Si la communauté décide d’une mise à l’écart, temporaire bien sûr, c’est dans une perspective de guérison. Mais une telle mesure est toujours précédée de la correction fraternelle, comme l’Évangile le montre chez saint Matthieu (Mt. 18, 15 et ss.)XXIV. QUELLE DOIT ÊTRE LA MESURE DE L’EXCOMMUNICATION.
Lundi 31 octobre, solennité de la Dédicace de l’église abbatiale :
Il peut sembler étrange de parler de l’excommunication le jour où nous célébrons la Dédicace de notre église abbatiale. C’est un peu le signe à contrario que l’église du monastère est un symbole d’unité et le lieu où la communauté se rassemble pour célébrer, plusieurs fois par jour, la louange du Seigneur ; le lieu où elle célèbre le mystère de l’eucharistie, sacrement de l’unité par excellence.
Le Seigneur vient à notre rencontre comme les textes de la liturgie de ce jour le soulignent. Sa Présence fait de nous des pierres vivantes qui servent à construire un édifice spirituel. Il le réalise jour après jour malgré nos échecs et notre péché. C’est pourquoi, lorsque nous nous écartons du droit chemin, Il n’a de cesse de venir nous chercher pour nous faire reprendre notre participation à cette construction et notre place dans la communauté.
XXV. DES FAUTES PLUS GRAVES.
Mardi 1er novembre, solennité de la Toussaint :
Comme hier, la lecture d’un tel chapitre n’est pas très réjouissante pour un jour de fête solennelle, et surtout la fête de tous les saints ! Mais ce chapitre de la Règle nous fait ainsi mesurer que nous ne sommes pas encore parvenus à la sainteté, mais seulement en chemin de conversion. Nous sommes pêcheurs, mais nous avons la certitude que le Seigneur veut nous sauver ; c’est pourquoi Il propose au coupable que nous sommes tous, un chemin de pénitence et la perspective du retour en grâce.

(Entrées de données enregistrées)

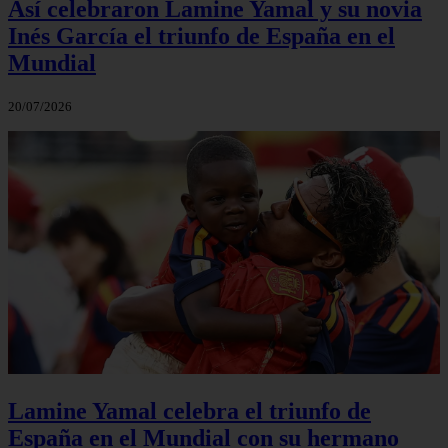
Así celebraron Lamine Yamal y su novia
Inés García el triunfo de España en el
Mundial
20/07/2026
Lamine Yamal celebra el triunfo de
España en el Mundial con su hermano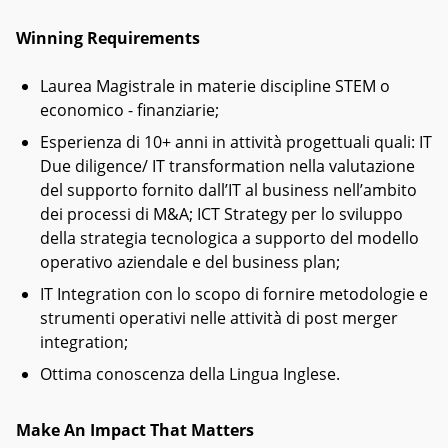
Winning Requirements
Laurea Magistrale in materie discipline STEM o
economico - finanziarie;
Esperienza di 10+ anni in attività progettuali quali: IT
Due diligence/ IT transformation nella valutazione
del supporto fornito dall’IT al business nell’ambito
dei processi di M&A; ICT Strategy per lo sviluppo
della strategia tecnologica a supporto del modello
operativo aziendale e del business plan;
IT Integration con lo scopo di fornire metodologie e
strumenti operativi nelle attività di post merger
integration;
Ottima conoscenza della Lingua Inglese.
Make An Impact That Matters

- **TRAVAIL DEMANDÉ**:
Recopiez à l'identique, s'il vous plaît, le passage de « Si la communauté » à « MESURE DE L’EXCOMMUNICATION. ». Appuyez-vous uniquement sur le passage.

- **RÉPONSE RÉDIGÉE**:
Si la communauté décide d’une mise à l’écart, temporaire bien sûr, c’est dans une perspective de guérison. Mais une telle mesure est toujours précédée de la correction fraternelle, comme l’Évangile le montre chez saint Matthieu (Mt. 18, 15 et ss.)XXIV. QUELLE DOIT ÊTRE LA MESURE DE L’EXCOMMUNICATION.